## [DATASET CONTENT]

========================

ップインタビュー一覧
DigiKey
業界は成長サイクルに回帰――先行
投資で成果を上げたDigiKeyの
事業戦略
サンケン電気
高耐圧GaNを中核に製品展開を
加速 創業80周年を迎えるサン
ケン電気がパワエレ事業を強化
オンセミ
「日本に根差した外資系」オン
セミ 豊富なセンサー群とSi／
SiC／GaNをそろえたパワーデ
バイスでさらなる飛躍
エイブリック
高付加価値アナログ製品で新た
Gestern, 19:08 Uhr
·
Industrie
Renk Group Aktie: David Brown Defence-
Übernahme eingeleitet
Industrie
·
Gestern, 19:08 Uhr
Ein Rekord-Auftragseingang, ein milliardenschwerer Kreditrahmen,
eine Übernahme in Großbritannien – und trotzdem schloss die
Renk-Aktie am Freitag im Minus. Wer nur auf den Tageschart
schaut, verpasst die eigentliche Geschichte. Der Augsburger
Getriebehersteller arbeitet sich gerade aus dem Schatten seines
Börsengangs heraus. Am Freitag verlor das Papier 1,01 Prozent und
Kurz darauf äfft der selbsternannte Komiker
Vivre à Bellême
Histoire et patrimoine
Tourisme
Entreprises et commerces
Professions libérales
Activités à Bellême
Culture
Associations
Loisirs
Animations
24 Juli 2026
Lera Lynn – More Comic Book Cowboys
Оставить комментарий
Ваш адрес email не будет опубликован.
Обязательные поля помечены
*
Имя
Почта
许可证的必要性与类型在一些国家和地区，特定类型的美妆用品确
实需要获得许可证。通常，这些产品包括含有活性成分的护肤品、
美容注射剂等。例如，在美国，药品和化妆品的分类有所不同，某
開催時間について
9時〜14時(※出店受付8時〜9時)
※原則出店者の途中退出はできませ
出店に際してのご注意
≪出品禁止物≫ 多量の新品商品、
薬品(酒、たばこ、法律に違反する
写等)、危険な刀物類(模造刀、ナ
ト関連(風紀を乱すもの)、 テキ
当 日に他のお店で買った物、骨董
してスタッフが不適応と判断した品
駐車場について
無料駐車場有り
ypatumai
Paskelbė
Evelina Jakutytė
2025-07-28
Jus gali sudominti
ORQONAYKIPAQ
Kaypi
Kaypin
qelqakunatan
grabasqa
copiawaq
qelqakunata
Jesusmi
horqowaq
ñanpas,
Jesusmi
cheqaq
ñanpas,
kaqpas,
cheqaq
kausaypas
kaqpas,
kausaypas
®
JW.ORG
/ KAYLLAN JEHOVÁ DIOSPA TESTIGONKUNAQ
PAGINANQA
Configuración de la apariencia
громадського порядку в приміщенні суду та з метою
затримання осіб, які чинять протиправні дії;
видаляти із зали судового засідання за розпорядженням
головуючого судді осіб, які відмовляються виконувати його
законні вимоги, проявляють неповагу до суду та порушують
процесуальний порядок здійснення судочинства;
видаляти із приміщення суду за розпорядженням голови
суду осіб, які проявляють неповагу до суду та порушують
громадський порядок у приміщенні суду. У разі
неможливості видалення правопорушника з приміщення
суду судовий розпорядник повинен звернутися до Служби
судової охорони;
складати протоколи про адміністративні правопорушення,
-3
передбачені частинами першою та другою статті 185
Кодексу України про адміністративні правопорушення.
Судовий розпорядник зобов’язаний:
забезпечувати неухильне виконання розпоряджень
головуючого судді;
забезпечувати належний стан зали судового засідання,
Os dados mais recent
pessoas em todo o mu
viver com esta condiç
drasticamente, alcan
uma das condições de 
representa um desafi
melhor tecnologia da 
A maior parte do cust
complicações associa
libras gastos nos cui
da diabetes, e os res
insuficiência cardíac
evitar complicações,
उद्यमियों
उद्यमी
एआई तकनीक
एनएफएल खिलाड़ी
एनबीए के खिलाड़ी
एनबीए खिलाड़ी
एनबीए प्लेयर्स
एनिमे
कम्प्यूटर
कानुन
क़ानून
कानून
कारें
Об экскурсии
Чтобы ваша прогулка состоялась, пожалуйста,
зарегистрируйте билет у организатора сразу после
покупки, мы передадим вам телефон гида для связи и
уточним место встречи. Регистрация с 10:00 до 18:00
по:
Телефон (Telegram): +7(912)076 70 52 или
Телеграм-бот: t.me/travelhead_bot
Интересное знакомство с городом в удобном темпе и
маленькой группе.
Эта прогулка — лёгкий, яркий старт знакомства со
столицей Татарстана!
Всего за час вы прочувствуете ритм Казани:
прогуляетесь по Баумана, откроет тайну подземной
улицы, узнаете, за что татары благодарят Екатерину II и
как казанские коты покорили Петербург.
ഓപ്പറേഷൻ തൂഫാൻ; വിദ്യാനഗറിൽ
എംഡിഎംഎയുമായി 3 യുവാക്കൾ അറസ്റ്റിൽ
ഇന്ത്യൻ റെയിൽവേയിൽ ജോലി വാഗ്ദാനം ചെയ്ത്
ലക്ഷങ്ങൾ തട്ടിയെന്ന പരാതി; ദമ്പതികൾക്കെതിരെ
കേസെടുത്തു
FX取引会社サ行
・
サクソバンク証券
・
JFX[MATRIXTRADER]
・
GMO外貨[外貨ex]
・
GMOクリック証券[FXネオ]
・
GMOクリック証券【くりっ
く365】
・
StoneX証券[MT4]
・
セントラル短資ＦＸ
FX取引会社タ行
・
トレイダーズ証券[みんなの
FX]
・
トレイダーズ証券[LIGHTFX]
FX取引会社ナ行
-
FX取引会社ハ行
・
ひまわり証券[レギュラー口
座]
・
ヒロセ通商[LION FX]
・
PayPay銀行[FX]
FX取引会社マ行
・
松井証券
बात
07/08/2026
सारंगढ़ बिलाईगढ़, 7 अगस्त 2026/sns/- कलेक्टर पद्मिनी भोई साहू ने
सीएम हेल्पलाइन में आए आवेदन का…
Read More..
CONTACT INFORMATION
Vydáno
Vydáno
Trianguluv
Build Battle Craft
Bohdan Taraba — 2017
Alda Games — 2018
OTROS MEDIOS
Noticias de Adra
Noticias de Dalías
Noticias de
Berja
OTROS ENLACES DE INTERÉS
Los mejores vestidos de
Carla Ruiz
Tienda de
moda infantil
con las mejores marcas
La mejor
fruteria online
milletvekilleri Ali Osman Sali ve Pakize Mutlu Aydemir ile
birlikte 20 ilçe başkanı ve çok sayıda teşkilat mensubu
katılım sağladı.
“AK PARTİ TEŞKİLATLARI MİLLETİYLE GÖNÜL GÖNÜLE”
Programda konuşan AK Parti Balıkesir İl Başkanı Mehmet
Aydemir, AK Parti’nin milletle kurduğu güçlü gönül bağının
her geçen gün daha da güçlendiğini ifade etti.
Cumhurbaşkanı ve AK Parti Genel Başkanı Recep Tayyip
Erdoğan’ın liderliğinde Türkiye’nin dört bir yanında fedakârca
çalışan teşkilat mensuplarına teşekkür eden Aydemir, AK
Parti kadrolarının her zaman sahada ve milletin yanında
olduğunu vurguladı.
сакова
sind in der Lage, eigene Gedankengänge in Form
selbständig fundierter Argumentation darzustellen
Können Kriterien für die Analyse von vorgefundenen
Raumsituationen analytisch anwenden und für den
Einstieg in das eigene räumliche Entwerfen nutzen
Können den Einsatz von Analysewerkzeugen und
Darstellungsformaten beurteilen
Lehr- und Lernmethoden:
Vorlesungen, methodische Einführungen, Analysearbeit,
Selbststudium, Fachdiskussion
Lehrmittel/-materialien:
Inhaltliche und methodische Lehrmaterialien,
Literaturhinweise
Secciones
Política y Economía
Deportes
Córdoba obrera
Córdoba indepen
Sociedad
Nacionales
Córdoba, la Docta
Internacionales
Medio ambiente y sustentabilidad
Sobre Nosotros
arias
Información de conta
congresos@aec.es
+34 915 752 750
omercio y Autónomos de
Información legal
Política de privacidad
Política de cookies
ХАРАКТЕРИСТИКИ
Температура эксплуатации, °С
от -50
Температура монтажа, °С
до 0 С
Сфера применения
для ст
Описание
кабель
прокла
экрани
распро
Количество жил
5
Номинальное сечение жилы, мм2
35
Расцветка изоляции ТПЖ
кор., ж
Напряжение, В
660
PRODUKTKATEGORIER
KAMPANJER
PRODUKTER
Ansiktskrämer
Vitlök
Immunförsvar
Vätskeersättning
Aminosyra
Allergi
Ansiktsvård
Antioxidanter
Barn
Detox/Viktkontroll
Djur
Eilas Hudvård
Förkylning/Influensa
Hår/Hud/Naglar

========================

## [JOB]
If a line comes after the one that contains "schaut, verpasst die", leave it out; return every line of the entries up to that point exactly, starting with the first, with that line included.

## [SOLUTION]
ップインタビュー一覧
DigiKey
業界は成長サイクルに回帰――先行
投資で成果を上げたDigiKeyの
事業戦略
サンケン電気
高耐圧GaNを中核に製品展開を
加速 創業80周年を迎えるサン
ケン電気がパワエレ事業を強化
オンセミ
「日本に根差した外資系」オン
セミ 豊富なセンサー群とSi／
SiC／GaNをそろえたパワーデ
バイスでさらなる飛躍
エイブリック
高付加価値アナログ製品で新た
Gestern, 19:08 Uhr
·
Industrie
Renk Group Aktie: David Brown Defence-
Übernahme eingeleitet
Industrie
·
Gestern, 19:08 Uhr
Ein Rekord-Auftragseingang, ein milliardenschwerer Kreditrahmen,
eine Übernahme in Großbritannien – und trotzdem schloss die
Renk-Aktie am Freitag im Minus. Wer nur auf den Tageschart
schaut, verpasst die eigentliche Geschichte. Der Augsburger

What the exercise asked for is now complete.